Picture it. England, the countryside, a dark and stormy night.
There we were, a winter-clad group of writers and publicists, driven by motorcoach deep into the forest…
to…
http://www.handpicked.co.uk/rhinefieldhouse/RhineFieldHouse.php
Now picture the picture you’ve just seen - at night. Dark, rainy, misty, muted lights in the windows, enormous, skull-crushing chandeliers behind those great windows in the center of the photograph. A fireplace big enough to roast Henry VIII. And his wives. At once.
It’s the dining hall and we are here at Rhinefield House for dinner, a chance to get away from ship for a while. (By the way, find the history of Rhinefield on the site, if you can, especially the part about the original family planning to have four girls, designing the house for them - and then having but one, deadbeat son.)
I know I digress. I’ll get back to the ship in a minute.

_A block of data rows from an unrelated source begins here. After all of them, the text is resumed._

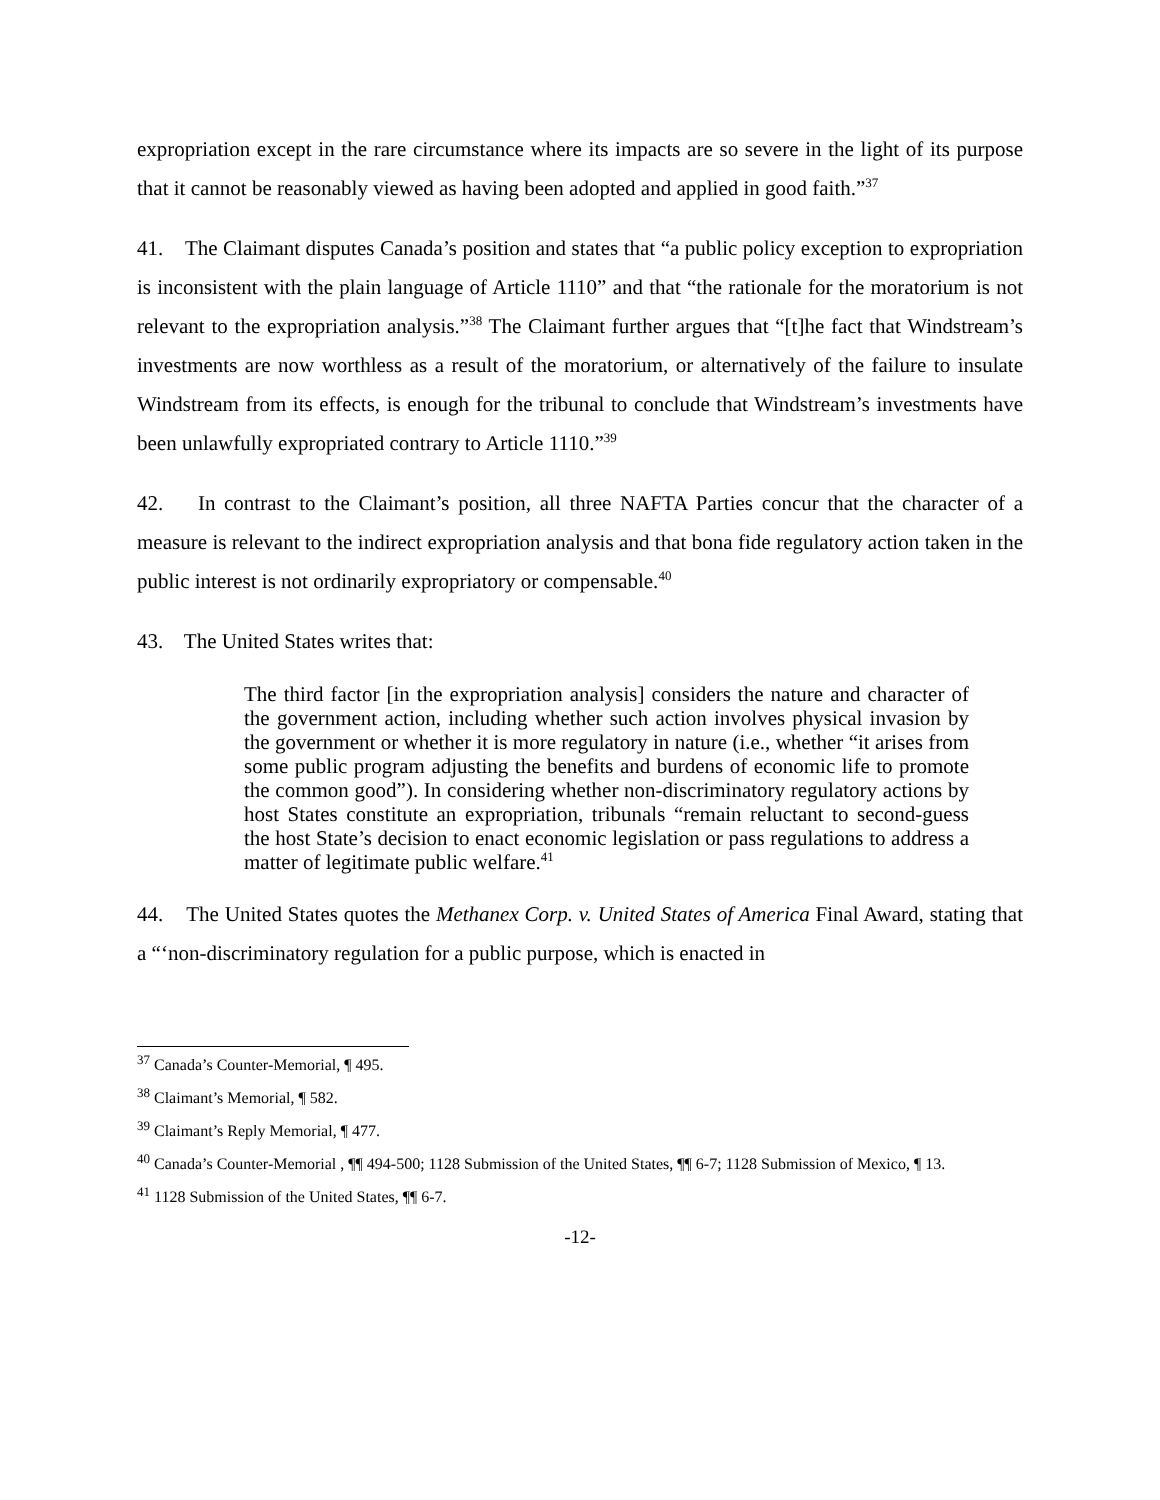expropriation except in the rare circumstance where its impacts are so severe in the light of its purpose that it cannot be reasonably viewed as having been adopted and applied in good faith.”<sup>37</sup>
41. The Claimant disputes Canada’s position and states that “a public policy exception to expropriation is inconsistent with the plain language of Article 1110” and that “the rationale for the moratorium is not relevant to the expropriation analysis.”<sup>38</sup> The Claimant further argues that “[t]he fact that Windstream’s investments are now worthless as a result of the moratorium, or alternatively of the failure to insulate Windstream from its effects, is enough for the tribunal to conclude that Windstream’s investments have been unlawfully expropriated contrary to Article 1110.”<sup>39</sup>
42. In contrast to the Claimant’s position, all three NAFTA Parties concur that the character of a measure is relevant to the indirect expropriation analysis and that bona fide regulatory action taken in the public interest is not ordinarily expropriatory or compensable.<sup>40</sup>
43. The United States writes that:
The third factor [in the expropriation analysis] considers the nature and character of the government action, including whether such action involves physical invasion by the government or whether it is more regulatory in nature (i.e., whether “it arises from some public program adjusting the benefits and burdens of economic life to promote the common good”). In considering whether non-discriminatory regulatory actions by host States constitute an expropriation, tribunals “remain reluctant to second-guess the host State’s decision to enact economic legislation or pass regulations to address a matter of legitimate public welfare.<sup>41</sup>
44. The United States quotes the Methanex Corp. v. United States of America Final Award, stating that a “‘non-discriminatory regulation for a public purpose, which is enacted in
<sup>37</sup> Canada’s Counter-Memorial, ¶ 495.
<sup>38</sup> Claimant’s Memorial, ¶ 582.
<sup>39</sup> Claimant’s Reply Memorial, ¶ 477.
<sup>40</sup> Canada’s Counter-Memorial , ¶¶ 494-500; 1128 Submission of the United States, ¶¶ 6-7; 1128 Submission of Mexico, ¶ 13.
<sup>41</sup> 1128 Submission of the United States, ¶¶ 6-7.
-12-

This evening was too much, especially when the bus driver apparently took the bus and himself to dinner and left us. And we sat there, alone, late into the evening, waiting, wondering which rooms we might get should we be abandoned in the storm…
And whether Mrs. Danvers was still alive up there, somewhere. Lighting fires.
"Last night I dreamed I went to Manderley again. We can never go back to Manderley again, that much is certain. But sometimes in my dreams I do go back."
Thank you young Mrs. DeWinter, for that tremendous opening line, and Maxim, Mrs. Danvers, Alfred Hitchcock and of course author Daphne du Maurier, of "Rebecca."
This is living!
(Yes, we eventually were fetched by the sated bus driver and driven away from the bug-eyed insanity of the suddenly and silently THERE Mrs. D.)